Exercise prompt: Below is a listing. Set down exactly the lines from the one containing "1) payment terminal" through the one containing "2) roll of yellow tape", both ends included, and leave out the rest.

Data listing:
##########

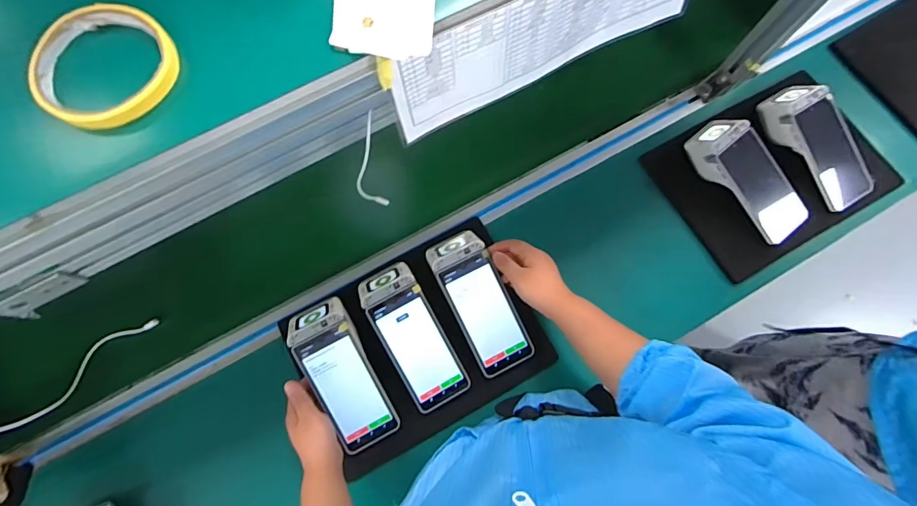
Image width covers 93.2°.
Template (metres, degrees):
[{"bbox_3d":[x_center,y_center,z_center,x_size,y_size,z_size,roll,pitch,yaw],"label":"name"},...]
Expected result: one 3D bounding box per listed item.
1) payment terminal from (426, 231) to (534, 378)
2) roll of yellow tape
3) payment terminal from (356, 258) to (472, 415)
[{"bbox_3d":[0.033,0.072,0.637,0.084,0.041,0.206,-27,92,-6],"label":"payment terminal"},{"bbox_3d":[-0.231,-0.122,0.281,0.083,0.015,0.084,0,77,0],"label":"roll of yellow tape"},{"bbox_3d":[-0.064,0.118,0.622,0.083,0.053,0.210,-28,91,-6],"label":"payment terminal"}]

##########

Written reply:
1) payment terminal from (426, 231) to (534, 378)
2) roll of yellow tape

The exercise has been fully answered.